Le secret professionnel auquel sont tenus les employés des CPAS, syndicats, assurances maladie et ministères ne devrait plus valoir en cas de soupçon de terrorisme, selon une proposition de loi de la députée N-VA Valerie Van Peel rapportée lundi par Het Nieuwsblad.

Lors de visites domiciliaires par exemple, les employés des CPAS qui soupçonnent leur "client" d'être lié au terrorisme, seraient obligés de le communiquer à la justice. Les assurances maladie, les ministères et les syndicats auraient la même obligation. Ils seraient également tenus de donner des informations dans le cas où le parquet le demande.

"L’année dernière, le CPAS de Bruxelles a manifestement refusé de donner des informations dans le cadre d’une enquête pour terrorisme en évoquant le secret professionnel", a indiqué Valerie Van Peel à la VRT.
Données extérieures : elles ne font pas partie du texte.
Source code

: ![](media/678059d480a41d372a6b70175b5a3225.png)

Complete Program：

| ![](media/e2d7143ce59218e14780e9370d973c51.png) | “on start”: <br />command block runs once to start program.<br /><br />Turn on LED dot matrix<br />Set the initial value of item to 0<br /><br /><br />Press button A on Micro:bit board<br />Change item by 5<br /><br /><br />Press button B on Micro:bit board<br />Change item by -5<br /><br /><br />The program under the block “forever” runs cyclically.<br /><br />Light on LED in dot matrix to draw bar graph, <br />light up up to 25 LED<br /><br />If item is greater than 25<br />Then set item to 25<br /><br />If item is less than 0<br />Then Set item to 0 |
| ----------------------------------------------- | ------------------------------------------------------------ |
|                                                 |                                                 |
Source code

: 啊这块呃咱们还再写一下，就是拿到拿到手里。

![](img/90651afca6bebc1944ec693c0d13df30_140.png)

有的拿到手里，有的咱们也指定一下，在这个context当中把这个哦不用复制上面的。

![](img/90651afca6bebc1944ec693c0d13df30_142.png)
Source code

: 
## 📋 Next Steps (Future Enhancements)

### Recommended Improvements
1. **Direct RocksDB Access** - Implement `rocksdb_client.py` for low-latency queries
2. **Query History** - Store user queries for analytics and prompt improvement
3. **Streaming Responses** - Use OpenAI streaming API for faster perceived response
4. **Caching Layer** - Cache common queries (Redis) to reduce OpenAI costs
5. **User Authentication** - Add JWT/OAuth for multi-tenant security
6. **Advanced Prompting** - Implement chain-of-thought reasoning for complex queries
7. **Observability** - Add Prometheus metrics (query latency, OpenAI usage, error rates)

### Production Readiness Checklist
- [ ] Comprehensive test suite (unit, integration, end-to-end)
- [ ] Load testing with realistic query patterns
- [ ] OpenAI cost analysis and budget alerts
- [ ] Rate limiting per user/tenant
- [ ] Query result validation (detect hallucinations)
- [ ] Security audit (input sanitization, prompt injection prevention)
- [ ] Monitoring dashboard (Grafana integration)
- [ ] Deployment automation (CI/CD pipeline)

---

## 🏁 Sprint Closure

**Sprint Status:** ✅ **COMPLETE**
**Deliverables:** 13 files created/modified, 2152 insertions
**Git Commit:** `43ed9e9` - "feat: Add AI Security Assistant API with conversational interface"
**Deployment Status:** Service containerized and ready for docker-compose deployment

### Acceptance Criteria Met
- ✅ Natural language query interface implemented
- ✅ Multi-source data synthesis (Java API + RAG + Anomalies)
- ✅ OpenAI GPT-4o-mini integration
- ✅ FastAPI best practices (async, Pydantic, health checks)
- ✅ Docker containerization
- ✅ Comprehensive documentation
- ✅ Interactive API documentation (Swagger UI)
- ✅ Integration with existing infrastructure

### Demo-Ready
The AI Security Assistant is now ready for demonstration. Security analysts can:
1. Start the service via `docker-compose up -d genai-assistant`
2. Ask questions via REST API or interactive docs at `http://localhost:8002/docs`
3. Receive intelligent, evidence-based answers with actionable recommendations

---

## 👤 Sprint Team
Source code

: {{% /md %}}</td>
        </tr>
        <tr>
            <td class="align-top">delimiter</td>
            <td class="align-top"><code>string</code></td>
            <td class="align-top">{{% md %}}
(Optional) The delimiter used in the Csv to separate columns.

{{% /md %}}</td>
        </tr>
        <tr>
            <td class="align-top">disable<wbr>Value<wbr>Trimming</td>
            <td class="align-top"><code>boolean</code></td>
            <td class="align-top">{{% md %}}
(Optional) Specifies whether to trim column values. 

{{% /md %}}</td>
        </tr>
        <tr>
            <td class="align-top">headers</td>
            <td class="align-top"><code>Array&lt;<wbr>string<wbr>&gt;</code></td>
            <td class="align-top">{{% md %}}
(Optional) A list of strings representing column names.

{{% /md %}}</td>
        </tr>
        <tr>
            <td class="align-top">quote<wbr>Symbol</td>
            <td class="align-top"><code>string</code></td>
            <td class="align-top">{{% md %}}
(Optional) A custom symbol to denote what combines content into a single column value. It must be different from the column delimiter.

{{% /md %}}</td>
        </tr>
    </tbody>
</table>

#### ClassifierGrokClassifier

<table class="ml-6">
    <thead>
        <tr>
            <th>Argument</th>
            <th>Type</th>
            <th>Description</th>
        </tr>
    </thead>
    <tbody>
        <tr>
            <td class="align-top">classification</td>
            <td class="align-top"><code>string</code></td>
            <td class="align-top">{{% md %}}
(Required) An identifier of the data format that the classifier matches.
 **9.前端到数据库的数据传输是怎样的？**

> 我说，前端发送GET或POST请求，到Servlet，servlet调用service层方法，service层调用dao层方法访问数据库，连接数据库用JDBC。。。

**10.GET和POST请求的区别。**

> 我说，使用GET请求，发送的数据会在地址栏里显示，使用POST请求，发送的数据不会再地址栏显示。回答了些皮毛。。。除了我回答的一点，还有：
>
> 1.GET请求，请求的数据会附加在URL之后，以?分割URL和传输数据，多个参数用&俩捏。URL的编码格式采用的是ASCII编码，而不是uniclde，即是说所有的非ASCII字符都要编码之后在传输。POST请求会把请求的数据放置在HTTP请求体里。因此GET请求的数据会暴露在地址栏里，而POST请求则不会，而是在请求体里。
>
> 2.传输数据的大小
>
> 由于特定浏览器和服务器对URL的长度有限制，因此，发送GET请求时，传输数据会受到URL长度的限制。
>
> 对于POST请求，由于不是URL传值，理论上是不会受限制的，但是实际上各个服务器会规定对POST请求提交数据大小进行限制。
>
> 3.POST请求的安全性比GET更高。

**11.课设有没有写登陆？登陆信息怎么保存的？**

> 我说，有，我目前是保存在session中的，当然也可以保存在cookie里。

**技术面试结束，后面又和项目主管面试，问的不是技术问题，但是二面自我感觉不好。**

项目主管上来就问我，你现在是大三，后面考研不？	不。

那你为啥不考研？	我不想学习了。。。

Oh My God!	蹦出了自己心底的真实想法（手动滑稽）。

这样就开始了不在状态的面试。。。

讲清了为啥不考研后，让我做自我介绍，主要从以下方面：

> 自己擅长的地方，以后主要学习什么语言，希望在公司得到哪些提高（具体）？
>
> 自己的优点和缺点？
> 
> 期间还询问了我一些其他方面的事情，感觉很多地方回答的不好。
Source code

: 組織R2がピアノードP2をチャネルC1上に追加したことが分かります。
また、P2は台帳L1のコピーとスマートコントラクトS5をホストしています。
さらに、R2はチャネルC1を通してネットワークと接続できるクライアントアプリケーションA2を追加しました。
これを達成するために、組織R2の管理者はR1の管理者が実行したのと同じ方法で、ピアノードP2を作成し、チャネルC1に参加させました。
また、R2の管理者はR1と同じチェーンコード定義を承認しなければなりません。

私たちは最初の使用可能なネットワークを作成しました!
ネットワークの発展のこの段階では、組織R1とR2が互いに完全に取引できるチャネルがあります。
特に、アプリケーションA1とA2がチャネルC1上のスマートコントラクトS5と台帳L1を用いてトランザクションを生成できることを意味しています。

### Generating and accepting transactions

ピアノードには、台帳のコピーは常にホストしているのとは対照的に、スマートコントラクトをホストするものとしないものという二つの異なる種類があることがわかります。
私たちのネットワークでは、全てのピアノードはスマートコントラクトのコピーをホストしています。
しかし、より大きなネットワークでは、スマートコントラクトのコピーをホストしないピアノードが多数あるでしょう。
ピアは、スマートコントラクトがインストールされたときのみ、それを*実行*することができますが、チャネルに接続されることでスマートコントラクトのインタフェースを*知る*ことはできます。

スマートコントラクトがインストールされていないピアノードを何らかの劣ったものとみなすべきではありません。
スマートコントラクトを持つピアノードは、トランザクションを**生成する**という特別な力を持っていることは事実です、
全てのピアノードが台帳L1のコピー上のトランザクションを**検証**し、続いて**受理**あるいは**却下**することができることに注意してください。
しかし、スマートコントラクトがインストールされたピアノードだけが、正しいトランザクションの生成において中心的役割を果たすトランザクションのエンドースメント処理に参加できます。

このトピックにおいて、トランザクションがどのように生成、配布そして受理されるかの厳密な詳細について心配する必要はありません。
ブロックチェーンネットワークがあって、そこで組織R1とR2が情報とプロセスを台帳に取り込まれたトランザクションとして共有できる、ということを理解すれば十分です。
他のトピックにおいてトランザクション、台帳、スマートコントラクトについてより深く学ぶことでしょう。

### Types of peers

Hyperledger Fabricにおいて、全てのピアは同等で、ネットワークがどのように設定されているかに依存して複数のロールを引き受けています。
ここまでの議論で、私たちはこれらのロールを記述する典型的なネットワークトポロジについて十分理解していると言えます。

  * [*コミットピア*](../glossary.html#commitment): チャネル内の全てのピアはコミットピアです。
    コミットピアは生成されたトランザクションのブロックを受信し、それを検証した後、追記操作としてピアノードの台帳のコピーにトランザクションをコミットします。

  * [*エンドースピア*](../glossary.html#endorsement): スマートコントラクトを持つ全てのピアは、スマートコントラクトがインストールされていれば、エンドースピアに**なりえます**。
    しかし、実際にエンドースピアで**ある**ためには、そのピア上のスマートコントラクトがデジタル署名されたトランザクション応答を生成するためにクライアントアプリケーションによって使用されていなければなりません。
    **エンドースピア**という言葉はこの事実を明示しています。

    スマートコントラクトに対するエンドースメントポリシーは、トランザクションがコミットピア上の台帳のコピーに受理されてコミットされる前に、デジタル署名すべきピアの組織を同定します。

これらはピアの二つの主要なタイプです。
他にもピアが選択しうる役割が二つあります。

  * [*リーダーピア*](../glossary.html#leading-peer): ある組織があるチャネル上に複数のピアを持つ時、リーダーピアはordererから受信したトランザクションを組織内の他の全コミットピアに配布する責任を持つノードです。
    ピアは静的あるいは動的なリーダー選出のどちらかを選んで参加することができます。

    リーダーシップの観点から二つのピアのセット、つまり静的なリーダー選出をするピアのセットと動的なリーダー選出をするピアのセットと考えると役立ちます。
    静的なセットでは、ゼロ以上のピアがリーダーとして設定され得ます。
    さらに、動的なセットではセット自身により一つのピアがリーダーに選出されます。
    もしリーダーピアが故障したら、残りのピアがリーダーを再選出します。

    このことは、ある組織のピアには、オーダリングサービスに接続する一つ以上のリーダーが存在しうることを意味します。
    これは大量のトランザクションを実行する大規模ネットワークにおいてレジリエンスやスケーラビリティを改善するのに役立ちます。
"Dans notre proposition, nous prévoyons une exception, mais uniquement pour le terrorisme. La radicalisation n'en fait par exemple pas partie", souligne-t-elle. "Cela concernerait par exemple une personne qui a acheté du matériel pouvant servir à confectionner une bombe, ou alors un cas de transfert d’argent douteux", a précisé la députée N-VA, ajoutant que le secret professionnel médical serait toutefois préservé.

Valerie Van Peel introduira sa proposition de loi après l'été auprès de la commission terrorisme de la Chambre.